As with middleware, some output pipelines require feature flags.

## Builder configuration

Scrapy users often expect behavior to live in settings. In `spider-lib`, many runtime choices live on `CrawlerBuilder`.

Typical examples:

```rust,ignore
let crawler = CrawlerBuilder::new(MySpider)
    .limit(100)
    .log_level(log::LevelFilter::Info)
    .browser_like_headers(false)
    .crawl_shape_preset(CrawlShapePreset::ApiHeavy)
    .build()
    .await?;
```

Read the builder as the place where you compose runtime behavior for one crawler instance.

## A practical migration path

Port your Scrapy project in this order:

1. Convert your item definitions into `#[scraped_item]` structs.
2. Create one Rust spider and port `start_urls` or `start_requests`.
3. Port one `parse()` path and return a `ParseOutput`.
4. Add pagination and detail-page requests with `output.add_request(...)`.
5. Move mutable spider fields into `Spider::State`.
6. Reintroduce middleware and pipelines after the crawl flow works.
7. Add output pipelines once the item schema looks stable.

This order keeps the migration boring. You establish the crawl loop first, then add policy and output around it.

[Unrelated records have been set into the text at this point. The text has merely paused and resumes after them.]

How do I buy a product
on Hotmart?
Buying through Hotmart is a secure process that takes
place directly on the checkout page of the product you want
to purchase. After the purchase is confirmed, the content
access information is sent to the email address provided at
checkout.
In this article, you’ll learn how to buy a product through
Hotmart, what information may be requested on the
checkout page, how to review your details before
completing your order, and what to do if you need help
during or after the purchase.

## Common gotchas for Scrapy users

- `parse()` does not yield values directly. You collect items and requests in `ParseOutput`.
- The spider instance is not your mutable state bag. Put mutable data in `Spider::State`.
- Request customization happens on `Request`, not through many global settings.
- Middleware and pipelines are builder composition concerns, not just project-wide configuration.
- Feature-gated middleware and pipelines require Cargo feature flags before you can use them.
- You will write more explicit types up front, but you get stronger guarantees once the spider compiles.

## Where to look next

After this guide, the best references in this repository are:

- [`README.md`]README.md for the top-level workflow
- [`examples/minimal.rs`]examples/minimal.rs for the smallest complete spider
- [`examples/books.rs`]examples/books.rs for pagination, detail pages, and shared state
- [`examples/showcase_pipelines.rs`]examples/showcase_pipelines.rs for output pipelines

If you migrate one Scrapy spider at a time and keep the first Rust version small, the move is much easier than porting every Scrapy feature at once.